Document passage: Begin
German professor and wood scientist (born 1960)

Holger Militz (Waldbröl, 25 March 1960) is a German wood scientist, senior researcher and professor at the University of Goettingen.

He is an elected fellow (FIAWS) and distinguished member of the International Academy of Wood Science, and recipient of both the Schweighofer Prize and the Marcus Wallenberg Prize.

He has made key contributions to the understanding of wood’s physical and chemical properties and to the development of chemical modification technologies, such as acetylation, furfurylation, and resin impregnation, which are well documented in the scientific literature of wood science. His yearlong research work has held a worldwide recognition.

== Early years ==
Militz was born in 1960 in Waldbröl, a small town in North Rhine-Westphalia, Germany.
Document passage: End
Information provided: Begin
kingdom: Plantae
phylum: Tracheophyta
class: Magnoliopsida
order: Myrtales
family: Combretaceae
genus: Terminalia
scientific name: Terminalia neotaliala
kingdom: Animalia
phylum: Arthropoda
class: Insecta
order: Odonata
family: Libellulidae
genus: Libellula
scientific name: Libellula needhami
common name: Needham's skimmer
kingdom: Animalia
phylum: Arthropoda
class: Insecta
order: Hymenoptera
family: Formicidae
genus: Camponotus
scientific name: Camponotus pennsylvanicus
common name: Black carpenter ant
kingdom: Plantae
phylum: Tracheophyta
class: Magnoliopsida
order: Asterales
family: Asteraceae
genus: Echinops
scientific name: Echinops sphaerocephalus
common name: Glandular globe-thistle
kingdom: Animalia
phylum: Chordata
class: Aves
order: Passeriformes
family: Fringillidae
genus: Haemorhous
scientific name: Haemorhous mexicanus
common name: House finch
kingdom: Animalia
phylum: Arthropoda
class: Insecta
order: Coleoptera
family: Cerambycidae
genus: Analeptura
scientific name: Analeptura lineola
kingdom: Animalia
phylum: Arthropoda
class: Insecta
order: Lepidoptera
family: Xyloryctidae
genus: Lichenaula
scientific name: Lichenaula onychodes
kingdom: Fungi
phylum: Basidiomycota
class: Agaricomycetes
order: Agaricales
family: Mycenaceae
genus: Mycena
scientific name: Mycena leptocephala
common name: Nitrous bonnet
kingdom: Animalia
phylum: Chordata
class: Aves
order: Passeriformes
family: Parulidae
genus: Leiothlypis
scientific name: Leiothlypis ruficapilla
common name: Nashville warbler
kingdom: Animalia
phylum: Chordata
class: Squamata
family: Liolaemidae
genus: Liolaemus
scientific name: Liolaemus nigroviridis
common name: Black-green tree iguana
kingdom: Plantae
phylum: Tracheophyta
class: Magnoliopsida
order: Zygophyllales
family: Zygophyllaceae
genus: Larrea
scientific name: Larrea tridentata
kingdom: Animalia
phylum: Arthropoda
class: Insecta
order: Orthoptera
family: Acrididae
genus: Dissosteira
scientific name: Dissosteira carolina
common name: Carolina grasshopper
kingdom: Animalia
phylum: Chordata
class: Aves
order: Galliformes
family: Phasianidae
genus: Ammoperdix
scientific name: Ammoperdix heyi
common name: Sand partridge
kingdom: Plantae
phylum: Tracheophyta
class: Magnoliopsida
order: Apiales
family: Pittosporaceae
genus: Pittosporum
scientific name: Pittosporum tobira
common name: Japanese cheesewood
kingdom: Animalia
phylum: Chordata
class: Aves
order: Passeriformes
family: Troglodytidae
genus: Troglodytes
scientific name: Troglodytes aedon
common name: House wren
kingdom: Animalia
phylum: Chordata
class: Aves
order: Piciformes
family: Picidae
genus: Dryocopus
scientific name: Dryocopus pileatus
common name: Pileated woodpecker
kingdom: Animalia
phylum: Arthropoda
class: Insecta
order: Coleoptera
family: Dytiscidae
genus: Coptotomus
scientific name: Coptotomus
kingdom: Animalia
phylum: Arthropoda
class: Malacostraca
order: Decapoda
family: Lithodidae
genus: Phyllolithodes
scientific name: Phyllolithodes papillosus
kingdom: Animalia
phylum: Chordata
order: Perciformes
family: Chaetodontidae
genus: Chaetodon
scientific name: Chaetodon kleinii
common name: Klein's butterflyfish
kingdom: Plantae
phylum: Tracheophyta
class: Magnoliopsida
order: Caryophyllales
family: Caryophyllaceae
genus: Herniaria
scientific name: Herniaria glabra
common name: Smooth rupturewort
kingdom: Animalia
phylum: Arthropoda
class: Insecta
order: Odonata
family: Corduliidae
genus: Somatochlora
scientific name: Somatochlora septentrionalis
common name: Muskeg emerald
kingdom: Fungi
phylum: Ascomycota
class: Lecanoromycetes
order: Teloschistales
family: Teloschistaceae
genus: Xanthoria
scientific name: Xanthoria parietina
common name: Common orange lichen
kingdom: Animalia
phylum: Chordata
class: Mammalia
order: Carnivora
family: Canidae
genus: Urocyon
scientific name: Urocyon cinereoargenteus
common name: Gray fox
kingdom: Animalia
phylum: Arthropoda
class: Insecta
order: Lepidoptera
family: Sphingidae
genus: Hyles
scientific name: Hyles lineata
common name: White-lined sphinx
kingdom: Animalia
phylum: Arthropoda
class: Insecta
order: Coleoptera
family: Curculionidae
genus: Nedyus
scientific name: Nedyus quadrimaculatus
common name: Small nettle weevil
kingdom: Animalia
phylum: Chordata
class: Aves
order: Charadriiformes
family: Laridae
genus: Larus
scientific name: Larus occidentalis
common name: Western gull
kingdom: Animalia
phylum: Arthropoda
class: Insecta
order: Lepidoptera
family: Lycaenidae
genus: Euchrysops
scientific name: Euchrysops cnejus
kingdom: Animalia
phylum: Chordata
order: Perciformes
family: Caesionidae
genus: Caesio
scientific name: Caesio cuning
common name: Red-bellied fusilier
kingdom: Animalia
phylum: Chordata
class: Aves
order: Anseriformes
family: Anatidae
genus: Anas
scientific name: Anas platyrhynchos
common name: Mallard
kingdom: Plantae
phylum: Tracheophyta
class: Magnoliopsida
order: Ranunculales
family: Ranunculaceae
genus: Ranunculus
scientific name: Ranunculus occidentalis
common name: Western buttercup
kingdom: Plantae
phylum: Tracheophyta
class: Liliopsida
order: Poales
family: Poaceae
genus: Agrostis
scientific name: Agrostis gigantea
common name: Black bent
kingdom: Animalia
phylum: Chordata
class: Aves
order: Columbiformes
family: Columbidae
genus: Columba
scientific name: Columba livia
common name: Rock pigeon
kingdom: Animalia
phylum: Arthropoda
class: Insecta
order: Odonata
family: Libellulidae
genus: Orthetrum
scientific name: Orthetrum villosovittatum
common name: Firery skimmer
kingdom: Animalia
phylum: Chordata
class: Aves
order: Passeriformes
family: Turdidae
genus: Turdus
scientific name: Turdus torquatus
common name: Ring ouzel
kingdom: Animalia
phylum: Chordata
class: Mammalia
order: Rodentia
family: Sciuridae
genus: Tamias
Information provided: End
**Apply what you read**
A - Duplicate the stretch of the Holger Militz biography from "German professor and" through "Marcus Wallenberg Prize.".
B - Using the Holger Militz biography, answer these:
(i) In which town was Militz born?
(ii) At which university is he a professor?
(iii) Which two prizes has he received?

**Solutions in order**
A -
German professor and wood scientist (born 1960)

Holger Militz (Waldbröl, 25 March 1960) is a German wood scientist, senior researcher and professor at the University of Goettingen.

He is an elected fellow (FIAWS) and distinguished member of the International Academy of Wood Science, and recipient of both the Schweighofer Prize and the Marcus Wallenberg Prize.

B -
(i) Waldbröl
(ii) The University of Goettingen
(iii) The Schweighofer Prize and the Marcus Wallenberg Prize